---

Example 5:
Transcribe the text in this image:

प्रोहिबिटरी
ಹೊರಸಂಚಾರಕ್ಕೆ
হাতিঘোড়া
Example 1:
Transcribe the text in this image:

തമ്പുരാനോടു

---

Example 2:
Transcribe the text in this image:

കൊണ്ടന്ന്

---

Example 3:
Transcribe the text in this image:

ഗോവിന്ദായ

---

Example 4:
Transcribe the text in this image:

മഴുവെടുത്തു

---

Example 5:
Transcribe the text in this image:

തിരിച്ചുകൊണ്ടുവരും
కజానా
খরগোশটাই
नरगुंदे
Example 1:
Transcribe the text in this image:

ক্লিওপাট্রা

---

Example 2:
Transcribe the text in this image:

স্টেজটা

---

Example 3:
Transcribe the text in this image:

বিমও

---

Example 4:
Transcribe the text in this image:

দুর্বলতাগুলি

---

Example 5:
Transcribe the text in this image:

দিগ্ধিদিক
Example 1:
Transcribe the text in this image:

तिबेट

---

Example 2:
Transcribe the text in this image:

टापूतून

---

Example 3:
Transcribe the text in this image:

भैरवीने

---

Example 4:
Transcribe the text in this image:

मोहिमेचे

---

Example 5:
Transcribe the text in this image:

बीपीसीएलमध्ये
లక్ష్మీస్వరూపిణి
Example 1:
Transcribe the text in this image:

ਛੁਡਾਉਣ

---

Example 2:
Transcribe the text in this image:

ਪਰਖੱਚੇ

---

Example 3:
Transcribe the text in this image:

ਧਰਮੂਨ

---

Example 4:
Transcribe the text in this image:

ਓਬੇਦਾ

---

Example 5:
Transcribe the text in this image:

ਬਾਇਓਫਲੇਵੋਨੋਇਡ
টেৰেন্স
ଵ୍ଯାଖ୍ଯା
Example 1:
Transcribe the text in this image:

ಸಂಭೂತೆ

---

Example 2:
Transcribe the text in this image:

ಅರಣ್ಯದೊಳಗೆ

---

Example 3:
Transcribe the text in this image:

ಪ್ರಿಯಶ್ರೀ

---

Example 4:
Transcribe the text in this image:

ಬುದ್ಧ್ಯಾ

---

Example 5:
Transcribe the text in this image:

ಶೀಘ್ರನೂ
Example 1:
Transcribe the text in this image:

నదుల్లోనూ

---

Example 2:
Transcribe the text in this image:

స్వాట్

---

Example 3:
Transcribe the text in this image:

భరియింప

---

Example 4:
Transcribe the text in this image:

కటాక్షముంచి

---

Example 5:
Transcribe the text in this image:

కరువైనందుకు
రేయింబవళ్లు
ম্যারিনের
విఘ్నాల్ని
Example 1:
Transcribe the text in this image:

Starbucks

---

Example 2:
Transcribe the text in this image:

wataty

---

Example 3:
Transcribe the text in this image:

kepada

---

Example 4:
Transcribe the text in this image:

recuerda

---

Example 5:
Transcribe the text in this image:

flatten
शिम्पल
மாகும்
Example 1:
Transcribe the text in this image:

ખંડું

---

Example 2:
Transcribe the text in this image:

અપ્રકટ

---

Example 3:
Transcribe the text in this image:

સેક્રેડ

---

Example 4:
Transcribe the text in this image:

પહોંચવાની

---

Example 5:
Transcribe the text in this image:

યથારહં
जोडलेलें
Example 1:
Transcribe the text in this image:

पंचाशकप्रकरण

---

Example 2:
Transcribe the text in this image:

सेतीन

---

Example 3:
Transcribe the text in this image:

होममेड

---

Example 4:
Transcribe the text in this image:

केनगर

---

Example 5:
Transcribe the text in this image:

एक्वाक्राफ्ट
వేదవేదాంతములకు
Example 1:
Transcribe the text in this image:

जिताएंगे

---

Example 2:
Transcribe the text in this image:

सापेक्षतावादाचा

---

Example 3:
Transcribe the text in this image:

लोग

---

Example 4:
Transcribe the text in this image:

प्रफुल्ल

★ ★ ★ ★ ★

TASK GOAL: The full listing is to be written out again, exactly as shown.

SOLUTION FOR THIS TASK:
---

Example 5:
Transcribe the text in this image:

प्रोहिबिटरी
ಹೊರಸಂಚಾರಕ್ಕೆ
হাতিঘোড়া
Example 1:
Transcribe the text in this image:

തമ്പുരാനോടു

---

Example 2:
Transcribe the text in this image:

കൊണ്ടന്ന്

---

Example 3:
Transcribe the text in this image:

ഗോവിന്ദായ

---

Example 4:
Transcribe the text in this image:

മഴുവെടുത്തു

---

Example 5:
Transcribe the text in this image:

തിരിച്ചുകൊണ്ടുവരും
కజానా
খরগোশটাই
नरगुंदे
Example 1:
Transcribe the text in this image:

ক্লিওপাট্রা

---

Example 2:
Transcribe the text in this image:

স্টেজটা

---

Example 3:
Transcribe the text in this image:

বিমও

---

Example 4:
Transcribe the text in this image:

দুর্বলতাগুলি

---

Example 5:
Transcribe the text in this image:

দিগ্ধিদিক
Example 1:
Transcribe the text in this image:

तिबेट

---

Example 2:
Transcribe the text in this image:

टापूतून

---

Example 3:
Transcribe the text in this image:

भैरवीने

---

Example 4:
Transcribe the text in this image:

मोहिमेचे

---

Example 5:
Transcribe the text in this image:

बीपीसीएलमध्ये
లక్ష్మీస్వరూపిణి
Example 1:
Transcribe the text in this image:

ਛੁਡਾਉਣ

---

Example 2:
Transcribe the text in this image:

ਪਰਖੱਚੇ

---

Example 3:
Transcribe the text in this image:

ਧਰਮੂਨ

---

Example 4:
Transcribe the text in this image:

ਓਬੇਦਾ

---

Example 5:
Transcribe the text in this image:

ਬਾਇਓਫਲੇਵੋਨੋਇਡ
টেৰেন্স
ଵ୍ଯାଖ୍ଯା
Example 1:
Transcribe the text in this image:

ಸಂಭೂತೆ

---

Example 2:
Transcribe the text in this image:

ಅರಣ್ಯದೊಳಗೆ

---

Example 3:
Transcribe the text in this image:

ಪ್ರಿಯಶ್ರೀ

---

Example 4:
Transcribe the text in this image:

ಬುದ್ಧ್ಯಾ

---

Example 5:
Transcribe the text in this image:

ಶೀಘ್ರನೂ
Example 1:
Transcribe the text in this image:

నదుల్లోనూ

---

Example 2:
Transcribe the text in this image:

స్వాట్

---

Example 3:
Transcribe the text in this image:

భరియింప

---

Example 4:
Transcribe the text in this image:

కటాక్షముంచి

---

Example 5:
Transcribe the text in this image:

కరువైనందుకు
రేయింబవళ్లు
ম্যারিনের
విఘ్నాల్ని
Example 1:
Transcribe the text in this image:

Starbucks

---

Example 2:
Transcribe the text in this image:

wataty

---

Example 3:
Transcribe the text in this image:

kepada

---

Example 4:
Transcribe the text in this image:

recuerda

---

Example 5:
Transcribe the text in this image:

flatten
शिम्पल
மாகும்
Example 1:
Transcribe the text in this image:

ખંડું

---

Example 2:
Transcribe the text in this image:

અપ્રકટ

---

Example 3:
Transcribe the text in this image:

સેક્રેડ

---

Example 4:
Transcribe the text in this image:

પહોંચવાની

---

Example 5:
Transcribe the text in this image:

યથારહં
जोडलेलें
Example 1:
Transcribe the text in this image:

पंचाशकप्रकरण

---

Example 2:
Transcribe the text in this image:

सेतीन

---

Example 3:
Transcribe the text in this image:

होममेड

---

Example 4:
Transcribe the text in this image:

केनगर

---

Example 5:
Transcribe the text in this image:

एक्वाक्राफ्ट
వేదవేదాంతములకు
Example 1:
Transcribe the text in this image:

जिताएंगे

---

Example 2:
Transcribe the text in this image:

सापेक्षतावादाचा

---

Example 3:
Transcribe the text in this image:

लोग

---

Example 4:
Transcribe the text in this image:

प्रफुल्ल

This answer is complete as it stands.